__DATA SECTION__:
──────────────────────────────

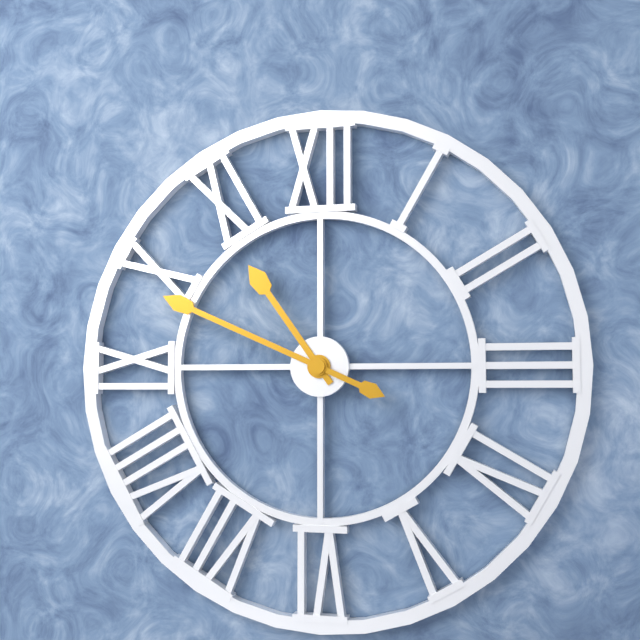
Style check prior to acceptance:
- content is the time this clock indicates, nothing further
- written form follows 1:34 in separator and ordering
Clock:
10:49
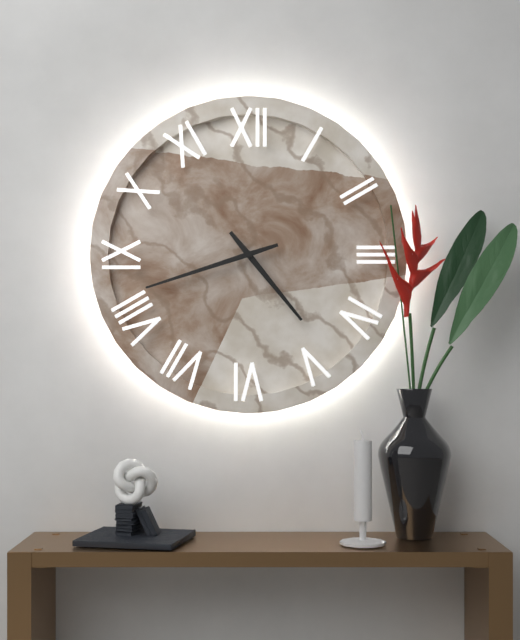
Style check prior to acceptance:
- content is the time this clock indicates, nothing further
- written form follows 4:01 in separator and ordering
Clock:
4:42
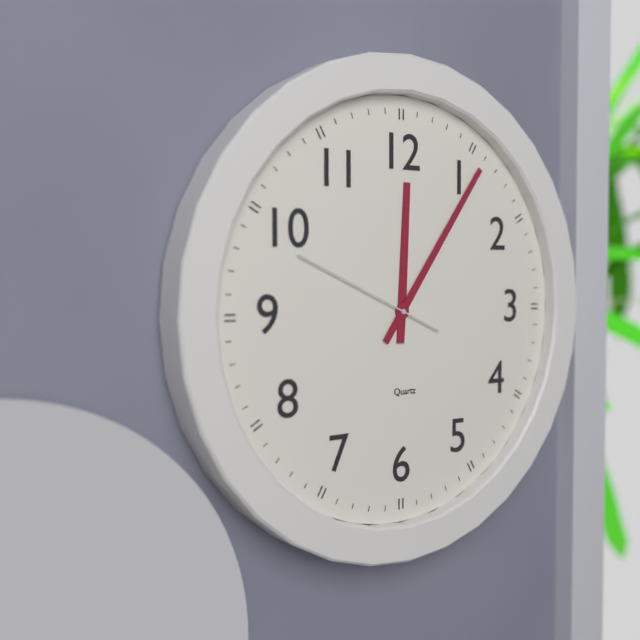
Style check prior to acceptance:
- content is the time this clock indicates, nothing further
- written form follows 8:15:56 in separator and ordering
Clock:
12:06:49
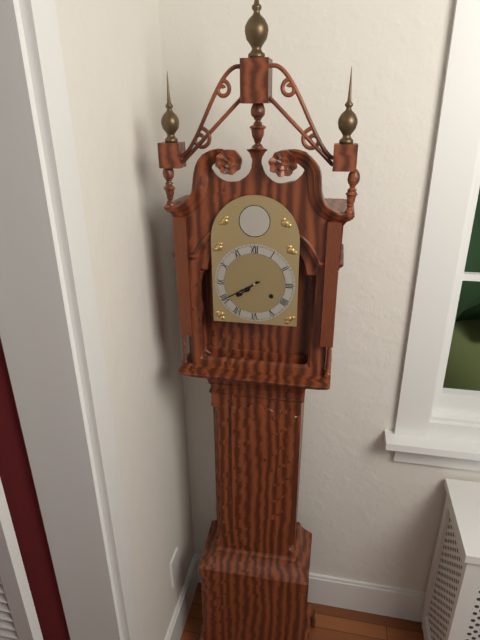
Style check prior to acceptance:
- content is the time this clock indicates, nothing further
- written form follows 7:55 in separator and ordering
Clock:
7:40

──────────────────────────────

__TASK DESCRIPTION__: Rewrite every line of the data above with "indicates" switched to "displays" and nothing else changed. Omit the pictures from your answer.

__THE REPLY__:
Style check prior to acceptance:
- content is the time this clock displays, nothing further
- written form follows 1:34 in separator and ordering
Clock:
10:49
Style check prior to acceptance:
- content is the time this clock displays, nothing further
- written form follows 4:01 in separator and ordering
Clock:
4:42
Style check prior to acceptance:
- content is the time this clock displays, nothing further
- written form follows 8:15:56 in separator and ordering
Clock:
12:06:49
Style check prior to acceptance:
- content is the time this clock displays, nothing further
- written form follows 7:55 in separator and ordering
Clock:
7:40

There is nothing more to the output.